▶ Task statement:
From the line with "Jesus såg sig" through the line with "Förnöjsamhet står inte i relation till mängd", repeat the entries verbatim, both end lines included, and add nothing.

▶ Records provided:
▶
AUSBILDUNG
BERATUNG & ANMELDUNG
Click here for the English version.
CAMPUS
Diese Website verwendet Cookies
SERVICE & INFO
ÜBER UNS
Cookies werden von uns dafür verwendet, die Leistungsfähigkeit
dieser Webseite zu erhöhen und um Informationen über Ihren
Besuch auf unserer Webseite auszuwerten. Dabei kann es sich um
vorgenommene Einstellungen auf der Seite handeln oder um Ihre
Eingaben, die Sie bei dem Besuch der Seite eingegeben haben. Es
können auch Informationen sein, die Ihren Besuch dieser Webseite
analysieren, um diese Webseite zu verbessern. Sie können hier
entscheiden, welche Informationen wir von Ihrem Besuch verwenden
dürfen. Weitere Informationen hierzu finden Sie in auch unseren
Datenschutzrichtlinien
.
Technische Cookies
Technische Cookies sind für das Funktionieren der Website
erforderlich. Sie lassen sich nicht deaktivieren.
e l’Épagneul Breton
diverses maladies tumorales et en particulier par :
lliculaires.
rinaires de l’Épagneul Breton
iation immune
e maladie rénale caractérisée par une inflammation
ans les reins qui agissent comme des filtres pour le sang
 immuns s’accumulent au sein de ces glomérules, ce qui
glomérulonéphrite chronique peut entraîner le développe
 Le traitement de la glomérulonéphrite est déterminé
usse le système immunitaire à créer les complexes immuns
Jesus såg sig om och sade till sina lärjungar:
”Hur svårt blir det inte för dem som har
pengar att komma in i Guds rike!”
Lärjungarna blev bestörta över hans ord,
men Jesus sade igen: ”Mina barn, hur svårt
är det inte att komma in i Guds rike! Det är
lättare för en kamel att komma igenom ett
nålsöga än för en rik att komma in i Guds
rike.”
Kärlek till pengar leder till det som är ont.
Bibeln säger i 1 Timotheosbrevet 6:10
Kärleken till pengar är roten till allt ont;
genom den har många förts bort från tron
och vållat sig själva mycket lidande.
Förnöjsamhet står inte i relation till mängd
◀
▶
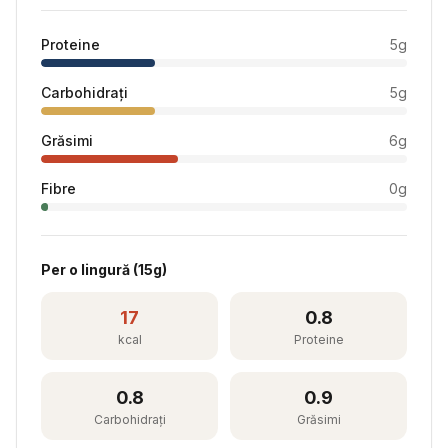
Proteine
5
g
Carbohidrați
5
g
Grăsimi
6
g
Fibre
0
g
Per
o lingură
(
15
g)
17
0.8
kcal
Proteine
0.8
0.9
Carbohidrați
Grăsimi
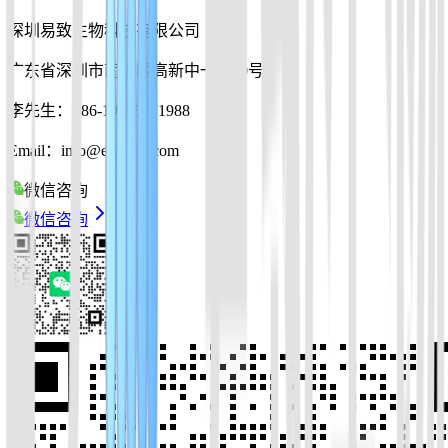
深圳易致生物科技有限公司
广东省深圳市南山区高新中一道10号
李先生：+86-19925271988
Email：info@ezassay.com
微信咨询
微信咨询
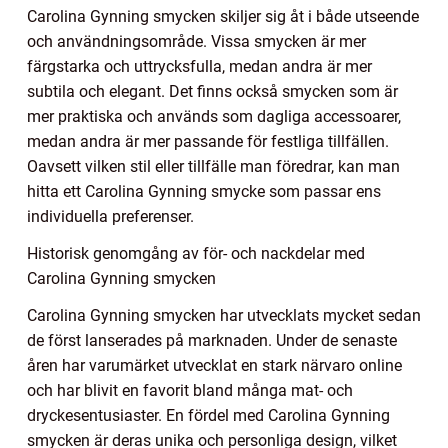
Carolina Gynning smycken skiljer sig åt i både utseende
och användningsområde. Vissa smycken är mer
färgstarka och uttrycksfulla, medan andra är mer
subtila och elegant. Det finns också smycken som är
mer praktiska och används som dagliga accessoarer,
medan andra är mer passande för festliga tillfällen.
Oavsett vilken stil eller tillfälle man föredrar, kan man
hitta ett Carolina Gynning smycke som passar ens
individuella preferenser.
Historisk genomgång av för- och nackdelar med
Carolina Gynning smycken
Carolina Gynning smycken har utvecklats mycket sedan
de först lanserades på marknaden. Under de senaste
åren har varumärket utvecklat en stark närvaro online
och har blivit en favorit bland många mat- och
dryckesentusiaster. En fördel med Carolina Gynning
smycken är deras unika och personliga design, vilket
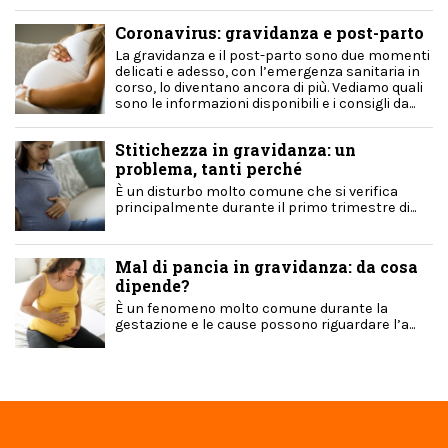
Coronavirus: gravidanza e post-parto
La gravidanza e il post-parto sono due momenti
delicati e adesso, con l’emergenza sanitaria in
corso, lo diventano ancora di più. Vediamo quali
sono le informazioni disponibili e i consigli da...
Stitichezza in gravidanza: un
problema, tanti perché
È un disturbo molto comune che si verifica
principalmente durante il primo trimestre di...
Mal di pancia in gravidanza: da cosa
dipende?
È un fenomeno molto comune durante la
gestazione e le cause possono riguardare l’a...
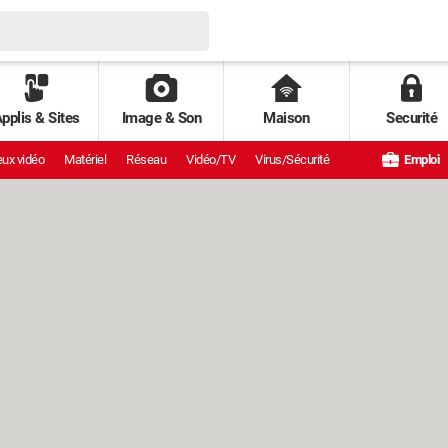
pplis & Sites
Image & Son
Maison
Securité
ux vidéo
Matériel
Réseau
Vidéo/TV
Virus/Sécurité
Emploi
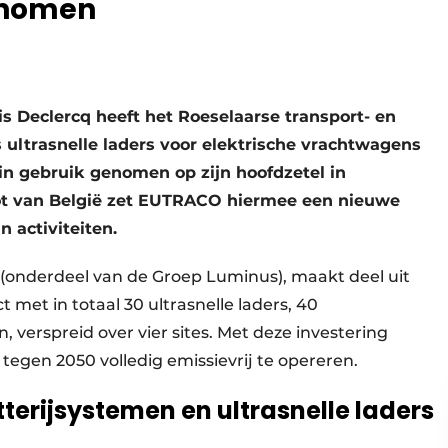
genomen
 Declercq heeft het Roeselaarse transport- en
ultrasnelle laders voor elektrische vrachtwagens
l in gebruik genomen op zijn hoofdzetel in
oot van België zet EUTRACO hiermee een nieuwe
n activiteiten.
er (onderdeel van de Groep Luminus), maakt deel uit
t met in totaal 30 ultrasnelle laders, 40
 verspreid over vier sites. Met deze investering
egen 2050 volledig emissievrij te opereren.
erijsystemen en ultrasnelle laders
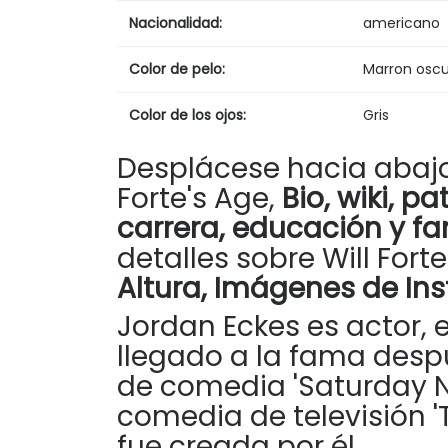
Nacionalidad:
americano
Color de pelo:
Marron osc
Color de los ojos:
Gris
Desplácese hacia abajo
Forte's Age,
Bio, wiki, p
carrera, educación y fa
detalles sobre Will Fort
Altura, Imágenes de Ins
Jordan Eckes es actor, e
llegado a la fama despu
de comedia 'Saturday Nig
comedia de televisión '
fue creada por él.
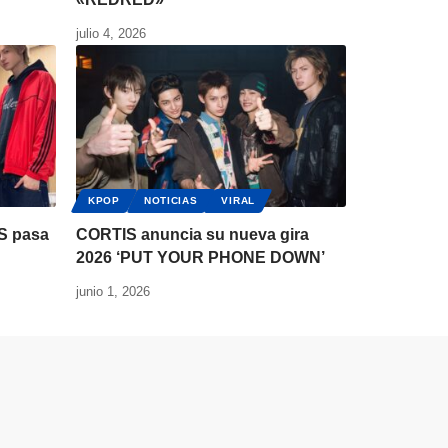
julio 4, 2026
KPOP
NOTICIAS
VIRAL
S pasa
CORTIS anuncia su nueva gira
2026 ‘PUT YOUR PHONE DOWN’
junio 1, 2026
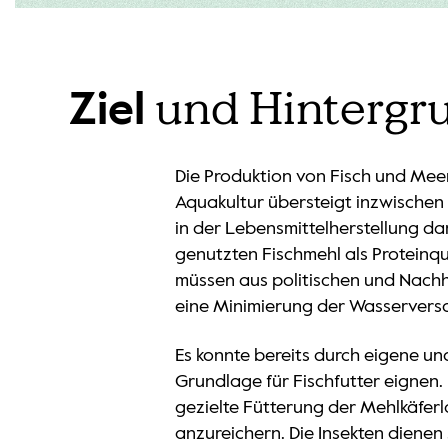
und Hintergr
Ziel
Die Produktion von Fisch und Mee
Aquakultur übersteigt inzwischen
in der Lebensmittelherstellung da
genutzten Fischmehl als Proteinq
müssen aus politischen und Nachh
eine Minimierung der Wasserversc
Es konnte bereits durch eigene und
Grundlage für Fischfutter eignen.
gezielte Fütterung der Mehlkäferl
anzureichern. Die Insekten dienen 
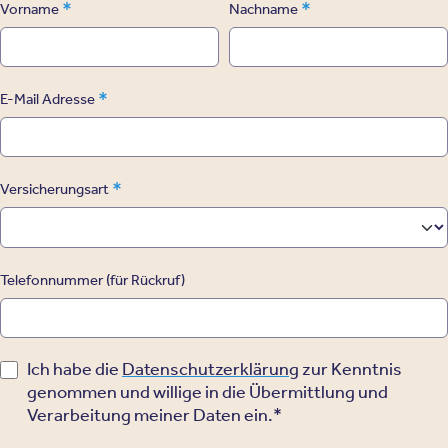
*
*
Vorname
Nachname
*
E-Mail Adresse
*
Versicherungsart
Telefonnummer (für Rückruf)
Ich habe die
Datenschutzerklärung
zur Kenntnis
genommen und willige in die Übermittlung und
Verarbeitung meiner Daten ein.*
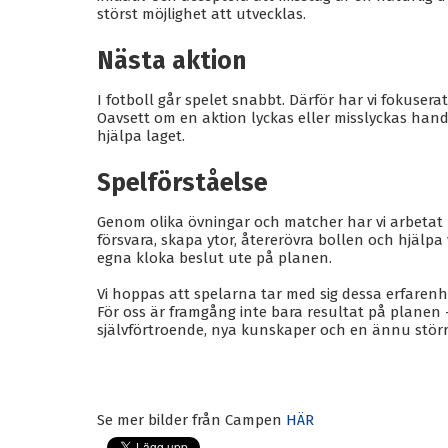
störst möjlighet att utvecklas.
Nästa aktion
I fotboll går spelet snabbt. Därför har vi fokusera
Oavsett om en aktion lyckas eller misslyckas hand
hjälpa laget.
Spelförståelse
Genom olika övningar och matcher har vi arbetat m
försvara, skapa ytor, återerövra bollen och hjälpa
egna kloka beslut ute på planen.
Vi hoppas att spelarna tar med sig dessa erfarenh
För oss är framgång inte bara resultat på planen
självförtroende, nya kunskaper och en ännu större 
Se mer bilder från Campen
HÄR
◀
▶ Written response:
Jesus såg sig om och sade till sina lärjungar:
”Hur svårt blir det inte för dem som har
pengar att komma in i Guds rike!”
Lärjungarna blev bestörta över hans ord,
men Jesus sade igen: ”Mina barn, hur svårt
är det inte att komma in i Guds rike! Det är
lättare för en kamel att komma igenom ett
nålsöga än för en rik att komma in i Guds
rike.”
Kärlek till pengar leder till det som är ont.
Bibeln säger i 1 Timotheosbrevet 6:10
Kärleken till pengar är roten till allt ont;
genom den har många förts bort från tron
och vållat sig själva mycket lidande.
Förnöjsamhet står inte i relation till mängd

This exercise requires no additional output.